Le Vin de Circé, 1863-1869


Sir Edwards Burne-Jones

1833-1898

 

Londres, Tate Britain
jusqu'au 24 février 2019

 

Gilles Castelnau

 

26 décembre 2018

C’est une très grande et éblouissante exposition que nous offre le musée de la Tate Britain de Londres.
On est habitué en France à être piqué de curiosité et parfois ému par les drames humains – souvent orientaux – qu’un Gérôme nous montre avec un réalisme saisissant.
On aime toujours les reflets sur l’eau et la lumière dans les branches de Corot, Monet et des autres impressionnistes.
Certes Paul Gauguin nous a fait rêver avec ses tableaux de vahinés et de plantes luxuriantes aux îles Marquise.
Mais seul Gustave Moreau a imaginé, en France, une peinture symboliste.

Il en est tout autrement de Burne-Jones ! Avec ses représentations imaginaires et fantastiques, il a été une très grande figure de l’art de l’ère victorienne.
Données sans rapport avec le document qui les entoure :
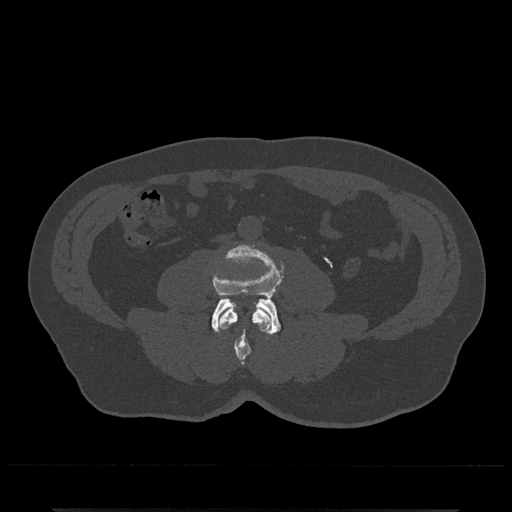
CT including the spine, one axial slice; slice 184 of 797 in the series (ordered by position); 120 kVp; bone window (W 1800 / L 400 HU); 0.5 mm slice thickness; 512 × 512 image matrix. Patient: male, 67 years. From the clinical record (not read from this slice): primary cancer: prostate.
Outlined on this slice (semi-automatically segmented with operator editing):
- L3 vertebra: bounding box (x1, y1, x2, y2) in pixels: (218, 307, 272, 365)
- L4 vertebra: (212, 245, 282, 335)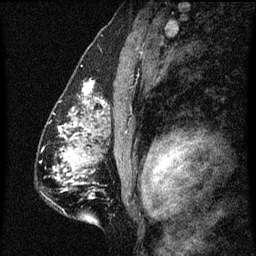
Breast MRI (dynamic contrast-enhanced), one sagittal slice. Position 38 of 60 along the scan axis. Dynamic contrast-enhanced series, image 2 of 3 at this slice position (ordered by acquisition). 1.5 T. TE 4.2 ms, TR 8 ms. 256 × 256 image matrix, field of view 180 × 180 mm. Female patient, age 51 years.
Outlined on this slice (semi-automatically segmented with operator editing):
- analysis volume of interest (the breast-tissue region the enhancement analysis was run in; not a lesion): bounding box [x1, y1, x2, y2] px = [61, 82, 102, 129]
- tumour enhancement mask (voxels above the 70 % enhancement threshold inside the analysis volume of interest): [72, 82, 102, 129]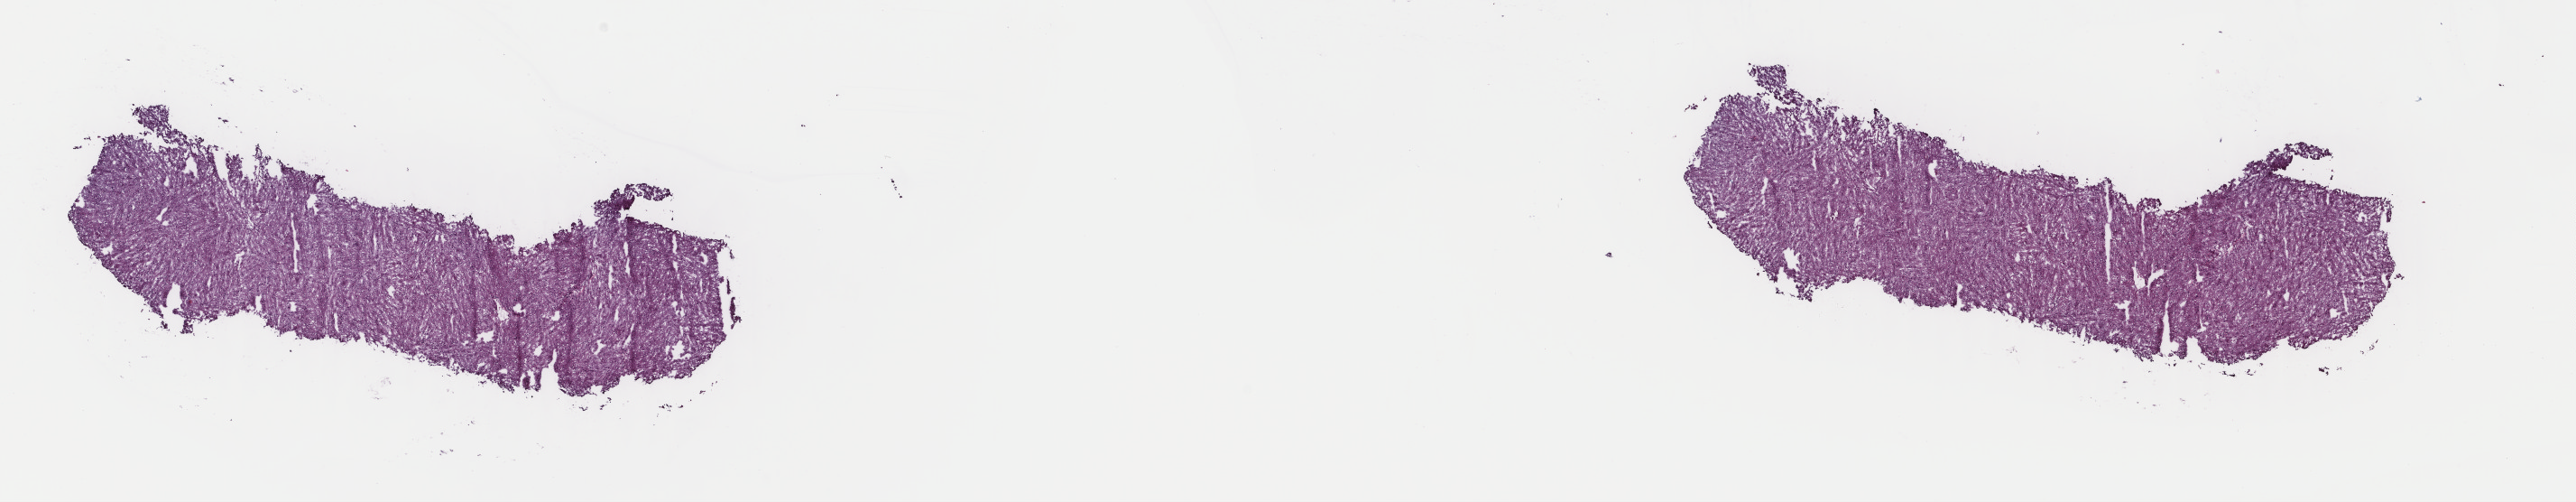
Hematoxylin and eosin (H&E) stained whole-slide image, low-resolution overview of the scanned area, about 22.7 x 4.4 mm (acquisition: 40x scan); frozen section from the top of the tissue portion; primary tumour sample from the adrenal cortex. Male patient; age at initial diagnosis 55 years.
Histologic diagnosis: Adrenal cortical carcinoma (cortex of adrenal gland).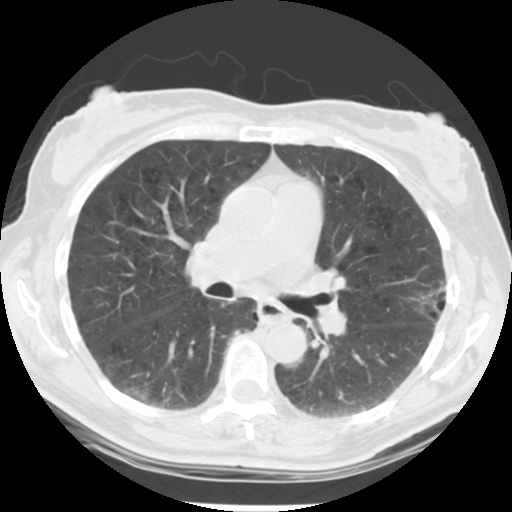
Axial slice from a low-dose chest CT screening exam, second screening round (one year after baseline), lung window (W 1500 / L -600 HU), 2.5 mm slice thickness, standard (soft-tissue) reconstruction kernel (STANDARD), slice 126 of 223 in the series, 512 × 512 image matrix. Female, age 61 years at enrolment. Current smoker at enrolment.
Expert reader's lesion annotation, bounding box (x1, y1, x2, y2) in pixels: (402, 271, 464, 331). The exam's reader record, not a measurement of the box and not confirmed to be the same lesion: non-calcified nodule or mass ≥4 mm, left upper lobe, 15 × 15 mm, poorly defined margins, mixed attenuation, pre-existing on the prior screen: no. Official screen result: positive, other. Later outcome: lung cancer diagnosed 152 days after this screen — bronchiolo-alveolar adenocarcinoma, NOS, left upper lobe, well differentiated (G1), stage IA (AJCC 6th edition), 11 mm at pathology.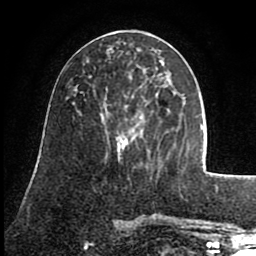
Breast MRI (dynamic contrast-enhanced), one axial slice; position 35 of 80 along the scan axis; cropped to one breast; dynamic contrast-enhanced series, time point 2 of 8 at this slice position (early post-contrast); 1.5 T; TE 2.6 ms, TR 5.6 ms; 2 mm slice thickness; 256 × 256 image matrix, field of view 170 × 170 mm. Female patient.
Structures marked on this image (semi-automatic segmentation, software-assisted and operator-edited):
- enhancing-tissue mask used for the functional tumour volume (all voxels passing the contrast-enhancement thresholds inside the analysis volume; usually the tumour): box from (x=102, y=66) to (x=162, y=114) px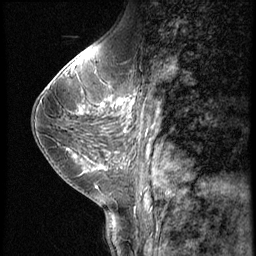
Breast MRI (dynamic contrast-enhanced), one sagittal slice. Slice 27 of 56 in the series (ordered by position). Dynamic contrast-enhanced series, image 2 of 3 at this slice position (ordered by acquisition). 1.5 T. TE 4.2 ms, TR 9 ms. 2.5 mm slice thickness. 256 × 256 image matrix, field of view 180 × 180 mm. Female patient, age 38 years. Case-level facts recorded for this patient, not image findings: setting: breast cancer imaged before/during neoadjuvant chemotherapy; receptor status: triple-negative.
Annotated regions visible in this slice (semi-automatic segmentation, software-assisted and operator-edited):
- analysis volume of interest (the breast-tissue region the enhancement analysis was run in; not a lesion): bounding box [x1, y1, x2, y2] px = [107, 95, 145, 149]
- tumour enhancement mask (voxels above the 140 % enhancement threshold inside the analysis volume of interest): [113, 98, 133, 106]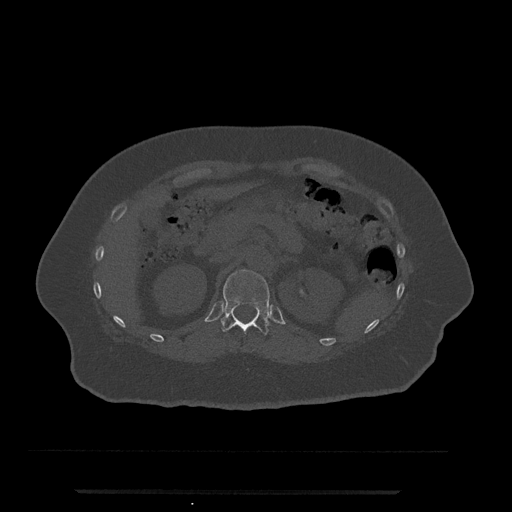
CT including the spine, one axial slice. Position 170 of 797 along the scan axis. 120 kVp. Bone window (W 1800 / L 400 HU). 0.5 mm slice thickness. 512 × 512 image matrix, field of view 440 × 440 mm. Patient: female, 51 years. Case-level facts recorded for this patient, not image findings: primary cancer: neuro; vertebrae with lytic lesions (as recorded): T8.
Annotated regions visible in this slice (semi-automatic segmentation, software-assisted and operator-edited):
- T12 vertebra: bounding box <221,270,270,335> (left, top, right, bottom; pixels)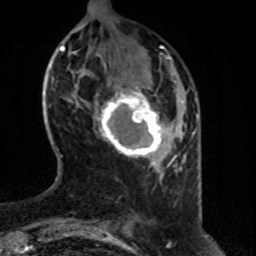
Breast MRI (dynamic contrast-enhanced), one axial slice; slice 18 of 80 in the series (ordered by position); cropped to one breast; dynamic contrast-enhanced series, time point 2 of 8 at this slice position (early post-contrast); 1.5 T; TE 4.2 ms, TR 7 ms; 256 × 256 image matrix. Female patient.
Structures marked on this image (semi-automatic segmentation, software-assisted and operator-edited):
- enhancing-tissue mask used for the functional tumour volume (all voxels passing the contrast-enhancement thresholds inside the analysis volume; usually the tumour): bounding box (x1, y1, x2, y2) in pixels: (95, 80, 177, 163)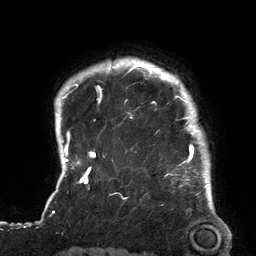
Breast MRI (dynamic contrast-enhanced), one axial slice; slice 115 of 134 in the series (ordered by position); cropped to one breast; dynamic contrast-enhanced series, time point 2 of 6 at this slice position (early post-contrast); 3 T; TE 2.7 ms, TR 6.5 ms; 256 × 256 image matrix, field of view 200 × 200 mm. Female patient.
Structures marked on this image (semi-automatic segmentation, software-assisted and operator-edited):
- enhancing-tissue mask used for the functional tumour volume (all voxels passing the contrast-enhancement thresholds inside the analysis volume; usually the tumour): box from (x=119, y=64) to (x=211, y=180) px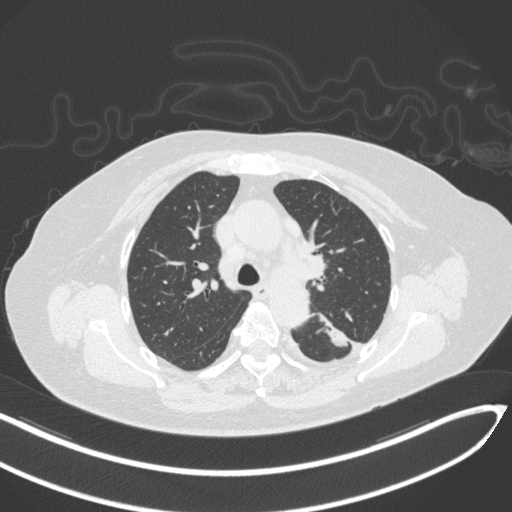
Chest CT, one axial slice; reconstruction kernel B31f; 120 kVp; lung window (W 1500 / L -600 HU); 1 mm slice thickness; 512 × 512 image matrix. Female patient, age 76 years. From the clinical record (not read from this slice): clinical TNM (as recorded): T1c N0 M0.
Outlined on this slice (rectangle marked by the reading radiologist):
- lung tumour (recorded histology: adenocarcinoma): bounding box [x1, y1, x2, y2] px = [317, 313, 360, 353]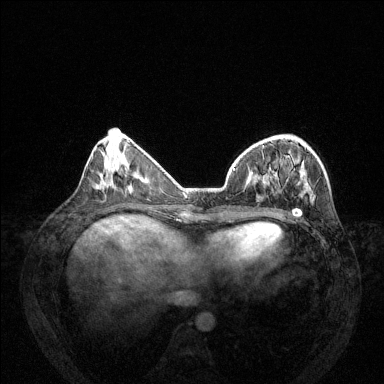
Breast MRI (dynamic contrast-enhanced), one axial slice. Slice 47 of 144 in the series (ordered by position). Dynamic contrast-enhanced series, time point 2 of 6 at this slice position (early post-contrast). 1.5 T. TE 1.7 ms, TR 4.6 ms. 384 × 384 image matrix, field of view 330 × 330 mm. Female patient.
Outlined on this slice (semi-automatic segmentation, software-assisted and operator-edited):
- enhancing-tissue mask used for the functional tumour volume (all voxels passing the contrast-enhancement thresholds inside the analysis volume; usually the tumour): bounding box [x1, y1, x2, y2] px = [234, 169, 314, 217]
Il a fait partie avec Hunt, Morris, Rossetti et Millais de la confrérie des préraphaélites.

C’était un groupe éphémère de jeunes peintres novateurs qui reprochaient au merveilleux portraitiste qu’avait été le grand Raphaël d’être à l’origine d’une ennuyeuse peinture académique, conventionnelle et inexpressive, indigne de l’humanité. Ils entendaient remonter au-delà de Raphaël dans l’explosion humaniste de la Première renaissance italienne Quattrocento et avaient ajouté à un tableau de Raphaël : « cracher ici » ! 
Après en avoir été un membre fondateur, Burne-Jones s’en était détaché mais en conservait l’idéal.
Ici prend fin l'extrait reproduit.